__THE INPUT__.
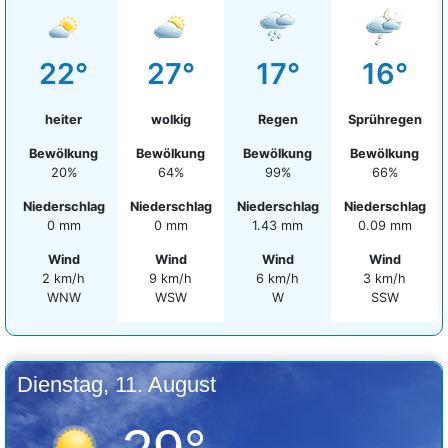
22°
27°
17°
16°
heiter
wolkig
Regen
Sprühregen
Bewölkung
Bewölkung
Bewölkung
Bewölkung
20%
64%
99%
66%
Niederschlag
Niederschlag
Niederschlag
Niederschlag
0 mm
0 mm
1.43 mm
0.09 mm
Wind
Wind
Wind
Wind
2 km/h
9 km/h
6 km/h
3 km/h
WNW
WSW
W
SSW
Dienstag, 11. August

__WORK TASK__. Please copy the text of all the rows above word for word, leaving the pictures out of your answer.

__TASK SOLUTION__.
22°
27°
17°
16°
heiter
wolkig
Regen
Sprühregen
Bewölkung
Bewölkung
Bewölkung
Bewölkung
20%
64%
99%
66%
Niederschlag
Niederschlag
Niederschlag
Niederschlag
0 mm
0 mm
1.43 mm
0.09 mm
Wind
Wind
Wind
Wind
2 km/h
9 km/h
6 km/h
3 km/h
WNW
WSW
W
SSW
Dienstag, 11. August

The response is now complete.